:: TASK DETAILS ::
Each line containing the string "Stream" should be copied out of the entries.

-- EXERCISE DATA follows --

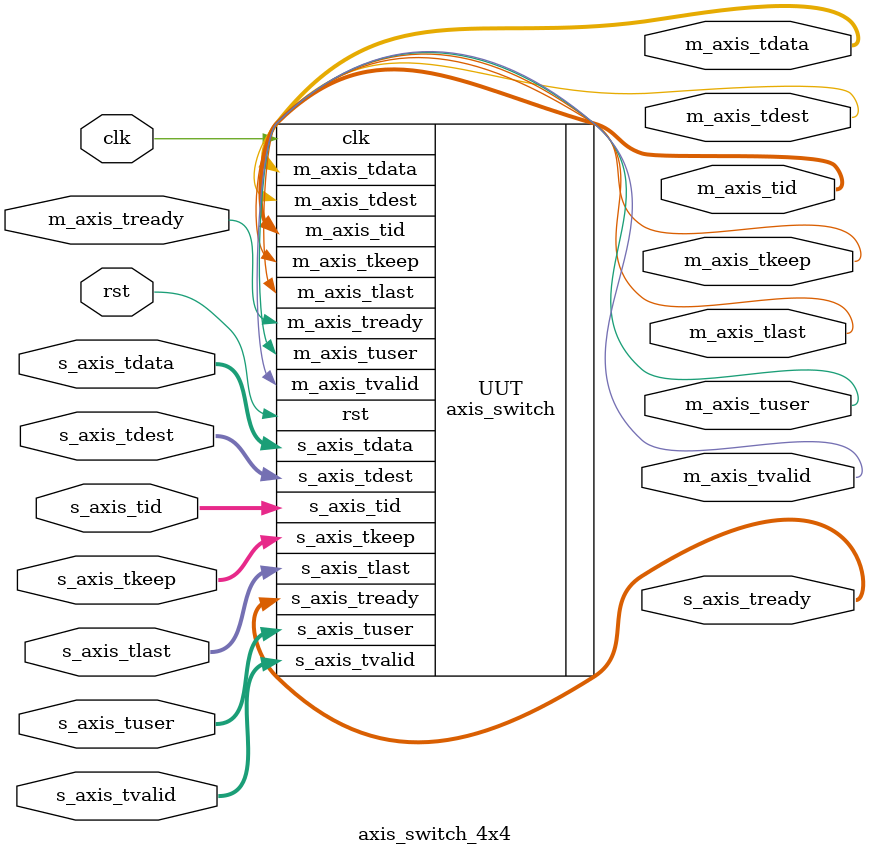
<source format=v>
/*

Copyright (c) 2016-2018 Alex Forencich

Permission is hereby granted, free of charge, to any person obtaining a copy
of this software and associated documentation files (the "Software"), to deal
in the Software without restriction, including without limitation the rights
to use, copy, modify, merge, publish, distribute, sublicense, and/or sell
copies of the Software, and to permit persons to whom the Software is
furnished to do so, subject to the following conditions:

The above copyright notice and this permission notice shall be included in
all copies or substantial portions of the Software.

THE SOFTWARE IS PROVIDED "AS IS", WITHOUT WARRANTY OF ANY KIND, EXPRESS OR
IMPLIED, INCLUDING BUT NOT LIMITED TO THE WARRANTIES OF MERCHANTABILITY
FITNESS FOR A PARTICULAR PURPOSE AND NONINFRINGEMENT. IN NO EVENT SHALL THE
AUTHORS OR COPYRIGHT HOLDERS BE LIABLE FOR ANY CLAIM, DAMAGES OR OTHER
LIABILITY, WHETHER IN AN ACTION OF CONTRACT, TORT OR OTHERWISE, ARISING FROM,
OUT OF OR IN CONNECTION WITH THE SOFTWARE OR THE USE OR OTHER DEALINGS IN
THE SOFTWARE.

*/

// Language: Verilog 2001

`timescale 1ns / 1ps

/*
 * Testbench for axis_switch
 */
module axis_switch_4x4
(
    input  wire                   clk,
    input  wire                   rst,

    /*
     * AXI Stream inputs
     */
    input  wire [S_COUNT*DATA_WIDTH-1:0] s_axis_tdata,
    input  wire [S_COUNT*KEEP_WIDTH-1:0] s_axis_tkeep,
    input  wire [S_COUNT-1:0]            s_axis_tvalid,
    output wire [S_COUNT-1:0]            s_axis_tready,
    input  wire [S_COUNT-1:0]            s_axis_tlast,
    input  wire [S_COUNT*ID_WIDTH-1:0]   s_axis_tid,
    input  wire [S_COUNT*DEST_WIDTH-1:0] s_axis_tdest,
    input  wire [S_COUNT*USER_WIDTH-1:0] s_axis_tuser,

    /*
     * AXI Stream outputs
     */
    output wire [M_COUNT*DATA_WIDTH-1:0] m_axis_tdata,
    output wire [M_COUNT*KEEP_WIDTH-1:0] m_axis_tkeep,
    output wire [M_COUNT-1:0]            m_axis_tvalid,
    input  wire [M_COUNT-1:0]            m_axis_tready,
    output wire [M_COUNT-1:0]            m_axis_tlast,
    output wire [M_COUNT*ID_WIDTH-1:0]   m_axis_tid,
    output wire [M_COUNT*DEST_WIDTH-1:0] m_axis_tdest,
    output wire [M_COUNT*USER_WIDTH-1:0] m_axis_tuser
);


// Parameters
parameter S_COUNT = 4;
parameter M_COUNT = 1;
parameter DATA_WIDTH = 8;
parameter KEEP_ENABLE = (DATA_WIDTH>8);
parameter KEEP_WIDTH = (DATA_WIDTH/8);
parameter ID_ENABLE = 1;
parameter ID_WIDTH = 8;
parameter DEST_WIDTH = $clog2(M_COUNT+1);
parameter USER_ENABLE = 1;
parameter USER_WIDTH = 1;
parameter M_BASE = 0;
parameter M_TOP = {3'd3, 3'd2, 3'd1, 3'd0};
parameter M_CONNECT = {M_COUNT{{S_COUNT{1'b1}}}};
parameter S_REG_TYPE = 0;
parameter M_REG_TYPE = 2;
parameter ARB_TYPE_ROUND_ROBIN = 1;
parameter ARB_LSB_HIGH_PRIORITY = 1;

axis_switch #(
    .M_COUNT(M_COUNT),
    .S_COUNT(S_COUNT),
    .DATA_WIDTH(DATA_WIDTH),
    .KEEP_ENABLE(KEEP_ENABLE),
    .KEEP_WIDTH(KEEP_WIDTH),
    .ID_ENABLE(ID_ENABLE),
    .ID_WIDTH(ID_WIDTH),
    .DEST_WIDTH(DEST_WIDTH),
    .USER_ENABLE(USER_ENABLE),
    .USER_WIDTH(USER_WIDTH),
    .M_BASE(M_BASE),
    .M_TOP(M_TOP),
    .M_CONNECT(M_CONNECT),
    .S_REG_TYPE(S_REG_TYPE),
    .M_REG_TYPE(M_REG_TYPE),
    .ARB_TYPE("ROUND_ROBIN"),
    .LSB_PRIORITY("HIGH")
)
UUT (
    .clk(clk),
    .rst(rst),
    // AXI inputs
    .s_axis_tdata(s_axis_tdata),
    .s_axis_tkeep(s_axis_tkeep),
    .s_axis_tvalid(s_axis_tvalid),
    .s_axis_tready(s_axis_tready),
    .s_axis_tlast(s_axis_tlast),
    .s_axis_tid(s_axis_tid),
    .s_axis_tdest(s_axis_tdest),
    .s_axis_tuser(s_axis_tuser),
    // AXI output
    .m_axis_tdata(m_axis_tdata),
    .m_axis_tkeep(m_axis_tkeep),
    .m_axis_tvalid(m_axis_tvalid),
    .m_axis_tready(m_axis_tready),
    .m_axis_tlast(m_axis_tlast),
    .m_axis_tid(m_axis_tid),
    .m_axis_tdest(m_axis_tdest),
    .m_axis_tuser(m_axis_tuser)
);

endmodule

</source>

-- EXERCISE DATA concluded --

:: RESPONSE FOR THIS EXERCISE ::
     * AXI Stream inputs
     * AXI Stream outputs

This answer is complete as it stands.